Quoted passage:
=== Section Start ===

וַיָּבֹאוּ הָאֲנָשִׁים עַל הַנָּשִׁים כֹּל נְדִיב לֵב הֵבִיאוּ חָח וָנֶזֶם וְטַבַּעַת וְכוּמָז כָּל כְּלִי זָהָב וְכָל אִישׁ אֲשֶׁר הֵנִיף תְּנוּפַת זָהָב
The men came with the women; every generous hearted person brought bracelets and earrings and rings and buckles, all kinds of golden objects, and every man who (donated a donation) of gold...
The Daas Zekeinim there explains that the women refused to donate their jewelry for the creation of the Eigel. What they did give, they gave under duress. Now, when the call went out for donations for the Mikdash, the men wondered if the women would be willing to give anything. As it turned out, the women dragged their husbands with them and thronged Moshe Rabbeinu, insisting that he take their golden jewelry (as the Ramban, Ibn Ezra, and Rabbeinu Bachay also say). Whereas they had to be coerced to give for the Eigel, for the Mishkan they were more enthusiastic than the men.

=== Section End ===

Data block:

=== Section Start ===

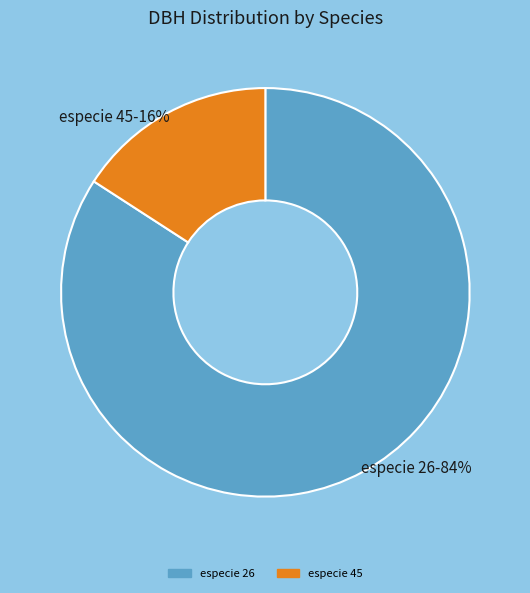

What is the smallest slice in the pie chart?

especie 45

=== Section End ===

Exercise: Continue the passage about the women's gold donations for the Mishkan, starting right after its last sentence.

Result of this exercise:
The Daas Z'keinim continues and says that if they had been unwilling to give their jewelry in both cases, it wouldn't prove anything. Maybe they simply loved their jewelry and wouldn't give it away for any reason. But their enthusiasm about giving to the mikdash conclusively proved that they were motivated by a spiritual refinement which led to an abhorrence of the Golden Calf and an enthusiastic nedivus for the Mishkan. In commemoration of this spiritual greatness, they were given as an eternal holiday the day the Mishkan was erected, Rosh Chodesh Nissan. Along with that Rosh Chodesh, they were given every Rosh Chodesh of the year as well. The primary celebration, however, the Mother of the Yom Tov, is Rosh Chodesh Nissan. (Much of this is not in the printed Daas Z'keinim. It's an interpretive reading based on my expertise in his style of writing.)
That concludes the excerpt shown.